By Chris Cork
Stress-busting medication? Psychotherapy? Transcendental meditation? Nope, none of them. What we all need is a big pile of ironing, preferably natural fibre garments, a good steam iron and an ironing board set to the optimum height. A water-spray might come in handy, too. Peripherals like music – an iPod being the recommended means of delivery bringing a capsular sense to the entire ironing experience — or a film are purely optional. This is where I get to divulge the secret of my mental equilibrium – and yes, it is doing the ironing. Strange as it may seem to those of you out there who loathe the very thought of doing the ironing, it has for me held the key to a calming of the savage breast and a release of pent-up tensions. Now read on…
There is something deeply satisfying about placing the well-ironed shirt on the hanger, doing up the top button and then holding it up to admire ones handiwork. The crease-free uniformity, the way in which the sleeves hang just right and the crispness of the collar producing that warm inner glow of satisfaction. Then there are those t-shirts, arranged to perfection in a square when they are finished, the circle of the neck dead-centre and then the trousers! The trousers… knife-sharp at the leading and trailing edges and coming to a vee just below the waistline now hanging next to the shirt and smug in the knowledge that they will beat the pants off the opposition at their next social outing.
My mother hated ironing. I can remember her still grumbling and cloudy-faced as she bashed and muttered her way through the weekly pile of laundry generated by a husband and four children, not to mention sundry grannies and grandpas who might be staying for a few weeks. I was experimenting with ironing my own clothes in my early teens, got the hang of it mid-teen and have never looked back. The therapeutic aspects of ironing were discovered in my twenties and now, in my sixties, a heap of un-ironed clothes is the panacea for most of my ills.
The first time I tackled the ironing here in Pakistan after we were married my wife looked on in horror and the servant practically dissolved into tears. Sahibs just did not do this sort of thing. They certainly did not do that sort of thing in Kabul, where one of the domestic staff physically tried to remove the iron from my grip so affronted was he by my actions. Sleepy Bahawalpur has been scandalised by my ironing activities and two of my (female) FaceBook friends have offered their own un-ironed wardrobe for my attention. I may just take them up on the offer.

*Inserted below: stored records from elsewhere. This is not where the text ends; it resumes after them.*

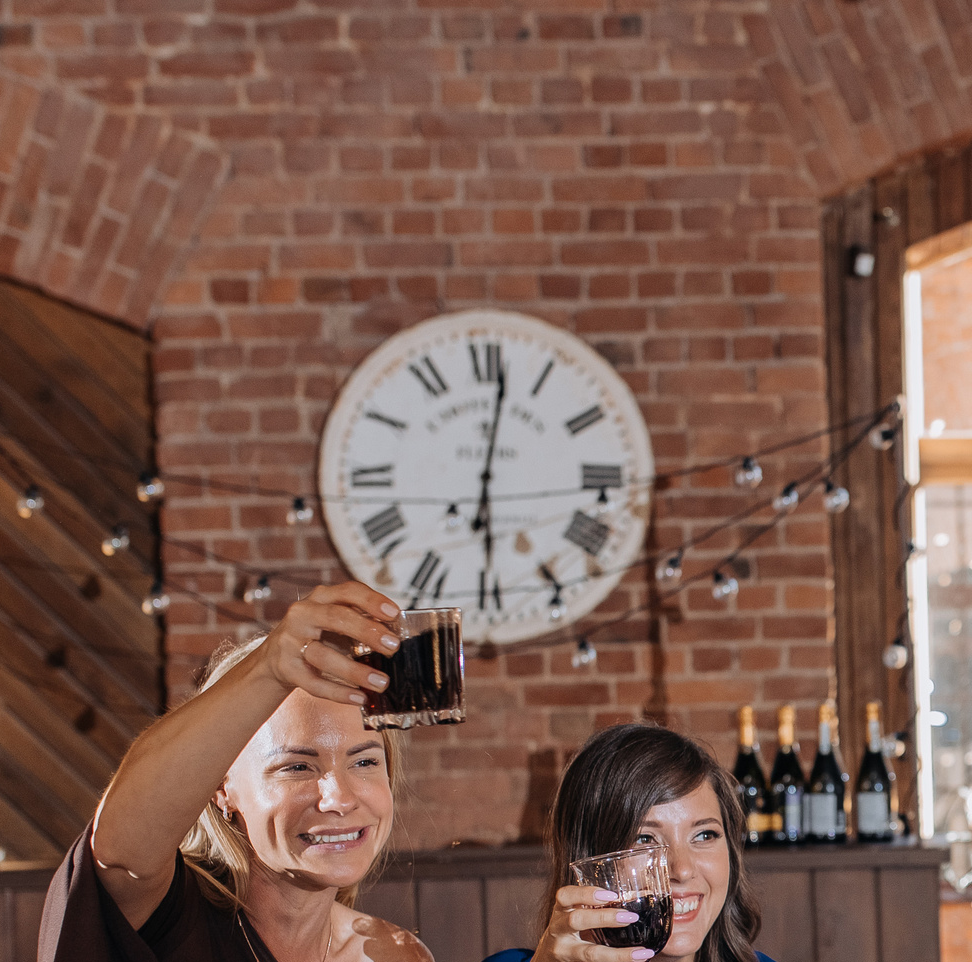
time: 6:01
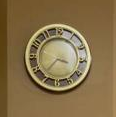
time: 3:36
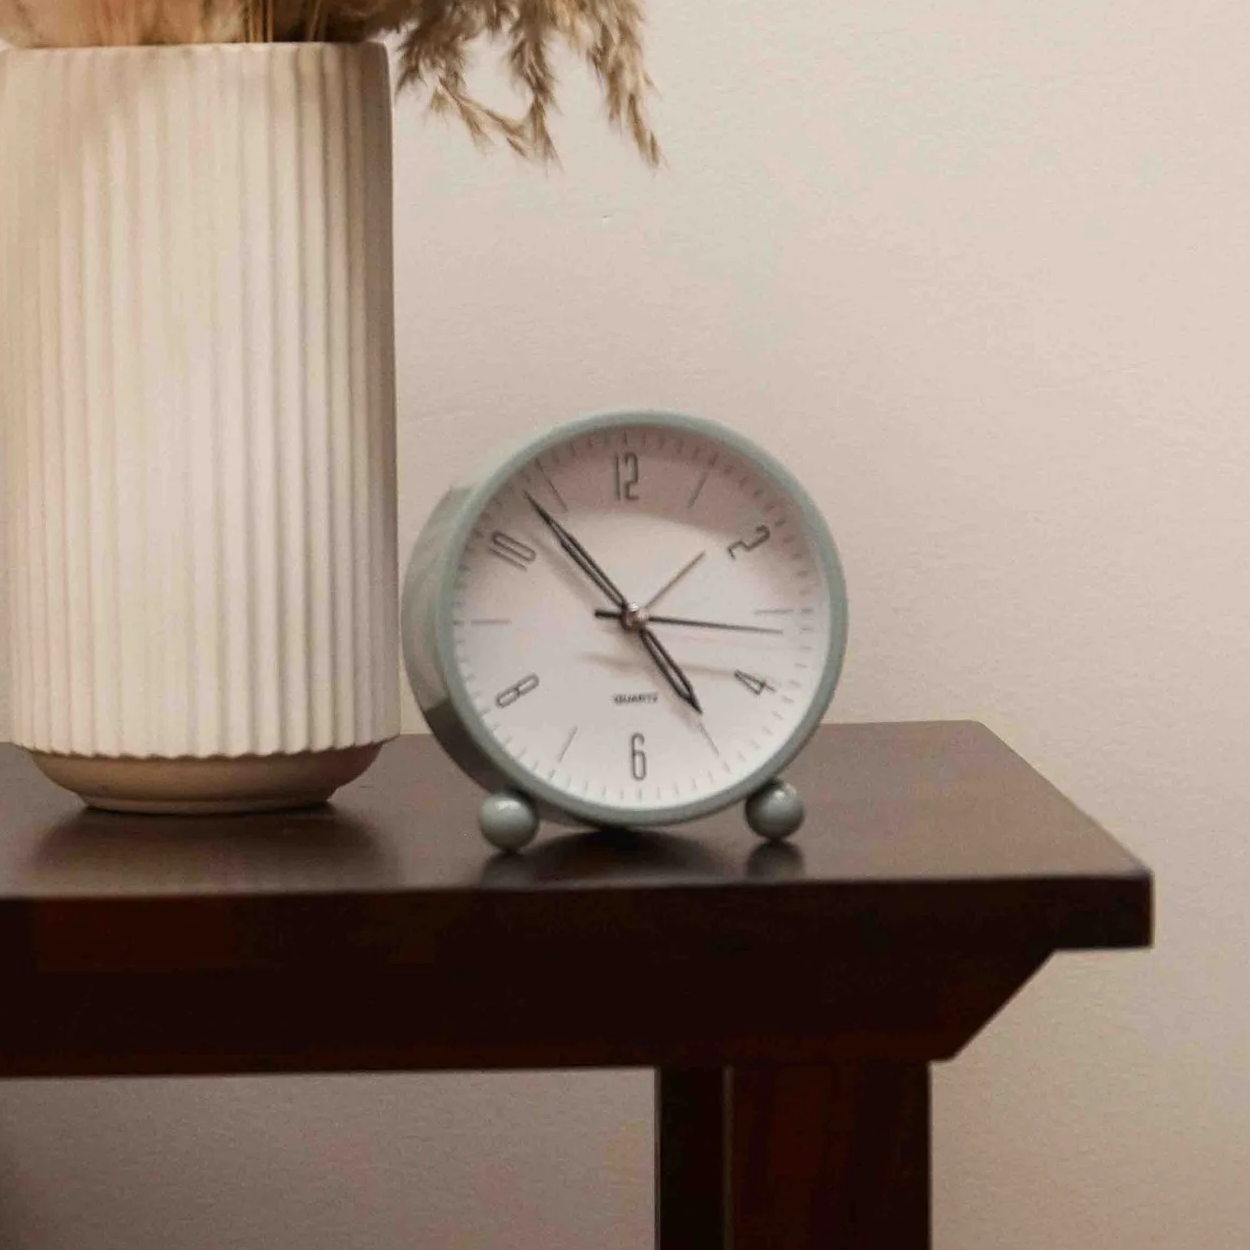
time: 4:53
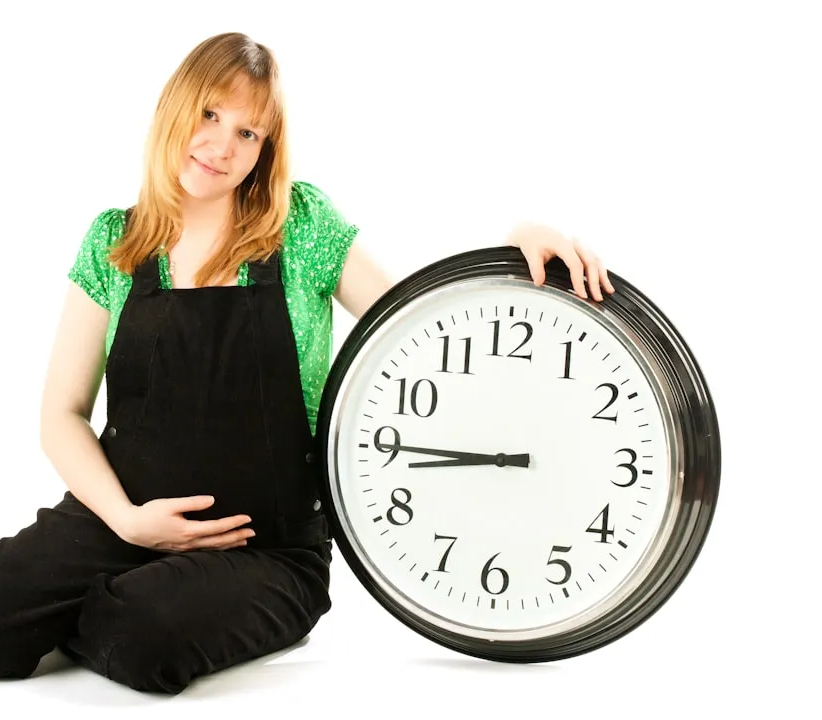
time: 8:45
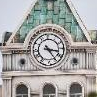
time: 3:24
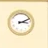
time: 3:11
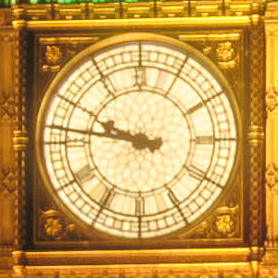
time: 9:46
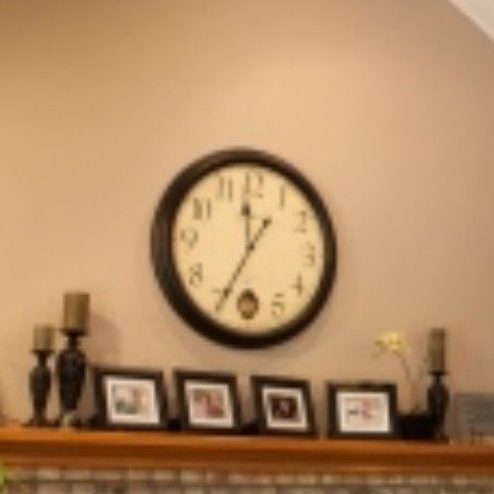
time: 11:34
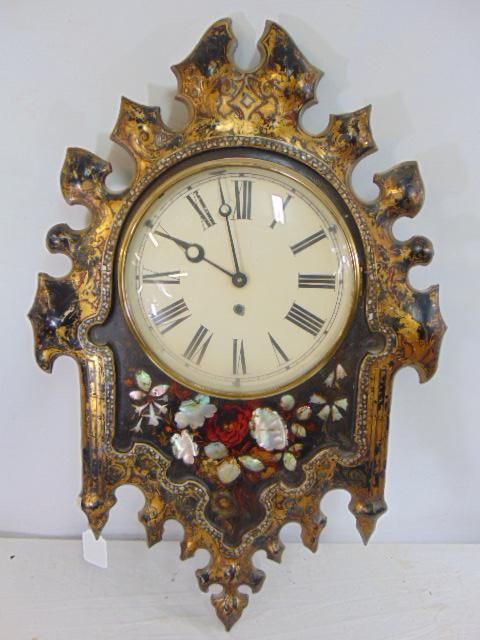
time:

Now I am not suggesting that doing the ironing is going to solve the world’s ills, but it is such a pacific activity that perhaps a few more men ought to channel some of their latent aggression into the smoothing-of-creases department. Introduce a pile of ironing into meetings at cabinet level, issue all generals with a camouflaged ironing board and a state-of-the-art steamer or perhaps require all violent criminals to do at least one hour’s ironing every day. Get the UN to celebrate Global Ironing Day and have heads of state conduct their business whilst pressing the missus’ best blouse and skirt. Amidst the hurly-burly of busy lives we can lose sight of the ordinary, the mundane, yet it is the ordinary and the mundane that are the glue that holds us together sometimes – and if it was not for the humble iron I would have gone mad decades ago.
The writer is a British social worker settled in Pakistan.